*** Opening EXCERPTED PASSAGE ***

[mpich-discuss] MPI_Comm_split and end with Finalize

K. N. Ramachandran knram06 at gmail.com
Mon Feb 29 17:07:49 CST 2016


Does rank 0 stop here since ranks 0 and 1 are still connected through
Comm_World? If so, then the code attached before does not explicitly
demonstrate the problem, since I can't disconnect from Comm_World.

On Mon, Feb 29, 2016 at 6:04 PM, K. N. Ramachandran <knram06 at gmail.com>
wrote:

> Hi Halim,
>
> Please find attached a minimal example that seems to reproduce this. This
> is a more simplified version that does not do nameserver lookup.
>
> I compiled this as
> mpicxx -g test_two_procs.c -L /opt/mpich-3.2_install/lib/ -o two_procs
>
> Run this with
> mpiexec -np 2 ./two_procs
>
> We can see that rank 0 waits at Finalize, until rank 1 reaches it, even
> though both rank 0 and rank 1 call MPI_Comm_disconnect. It is my
> understanding that rank 0 should have finished without having to wait for
> rank 1.
>
> Also MPI_Comm_disconnect cannot be called on MPI_Comm_world.
>
> I have another minimal example, that involves nameserver lookup but I
> think this example should demonstrate it for now. Hope this helps.
>
>
> On Mon, Feb 29, 2016 at 5:39 PM, Halim Amer <aamer at anl.gov> wrote:
>
>> MPI_Finalize is collective over a set of connected processes. If the
>> server hangs in MPI_Finalize, it means that it is still connected to a
>> subset of the clients. It is difficult to know the reason without a
>> concrete piece of code. If you send us a minimal example that reproduces
>> the problem, we might be able to identify the issue.
>>
>> --Halim
>>
>> www.mcs.anl.gov/~aamer
>>
>> On 2/29/16 9:00 AM, K. N. Ramachandran wrote:
>>
>>> Hello all,
>>>
>>> I had tried just calling MPI_Comm_disconnect instead of MPI_Comm_split.
>>>
>>> I had tried this on just the server side, as well as both on the server
>>> and client, but I still see the issue of busy-wait at MPI_Finalize on
>>> the server side. Can anyone give any further inputs on this?
>>>
>>> It looks like the server process should be able to terminate early, but
>>> is held up by the client, even though they should be disconnected from
>>> each other.
>>>
>>>
>>>
>>> On Sat, Feb 27, 2016 at 7:00 PM, K. N. Ramachandran <knram06 at gmail.com
>>> <mailto:knram06 at gmail.com>> wrote:
>>>
>>>     Hi Pavan,
>>>
>>>     Thank you for the reply. I have presented only a very simplified
>>>     case of one server and one client and that is why the problem looks
>>>     strange.
>>>
>>>     The general case is one server acting as a meeting point and N
>>>     clients join the server and one intra comm is formed among them all.
>>>     Then the server splits off and terminates, leaving the intracomm and
>>>     then letting the clients work amongst themselves now.
>>>
>>>     I had also tried MPI_Comm_disconnect on the server, after calling
>>>     MPI_Comm_split, but even in that case, the server busy-waits for the
>>>     client at Finalize. The single server and single client was only to
>>>     demonstrate the problem I am facing.

*** Closing EXCERPTED PASSAGE ***
*** Opening COLLECTED MATERIAL ***

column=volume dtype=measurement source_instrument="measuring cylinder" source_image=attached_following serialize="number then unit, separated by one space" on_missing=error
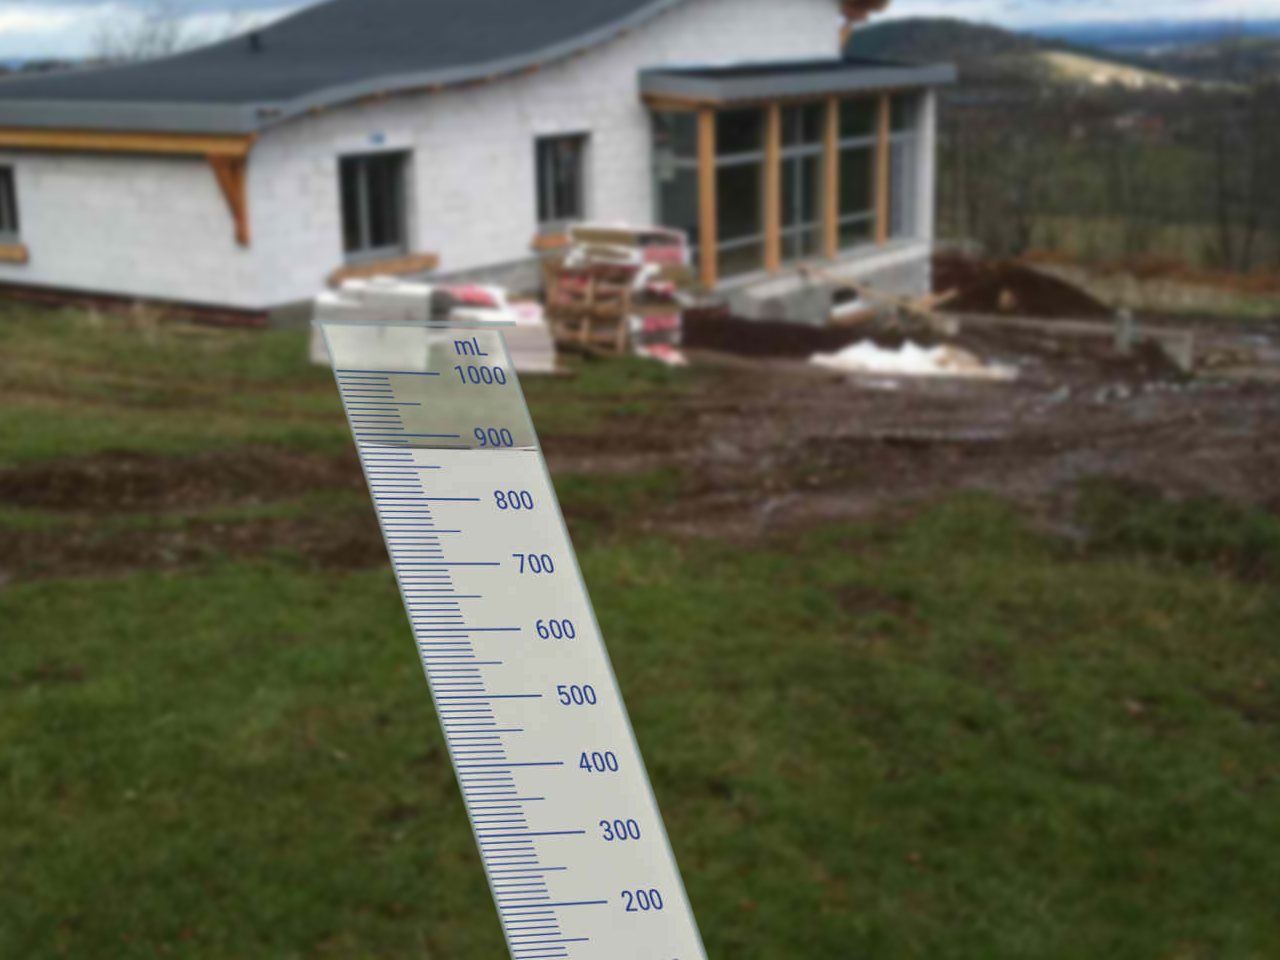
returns 880 mL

*** Closing COLLECTED MATERIAL ***

[EXERCISES TO COMPLETE]:
• 1. Summarize the mailing-list thread in two sentences.
• 2. Quote the mailing-list thread word for word, starting at the words "Does rank 0" and stopping after "do nameserver lookup.".

[RESPONSES TO THE TASKS]:
• 1. K. N. Ramachandran reports that a server process busy-waits at MPI_Finalize for a client even after calling MPI_Comm_disconnect, although the two should be disconnected. Halim Amer replies that MPI_Finalize is collective over connected processes and asks for a minimal example, and Ramachandran sends one in which rank 0 waits at Finalize until rank 1 reaches it, then asks whether this is because both ranks are still connected through Comm_World.

• 2.
Does rank 0 stop here since ranks 0 and 1 are still connected through
Comm_World? If so, then the code attached before does not explicitly
demonstrate the problem, since I can't disconnect from Comm_World.

On Mon, Feb 29, 2016 at 6:04 PM, K. N. Ramachandran <knram06 at gmail.com>
wrote:

> Hi Halim,
>
> Please find attached a minimal example that seems to reproduce this. This
> is a more simplified version that does not do nameserver lookup.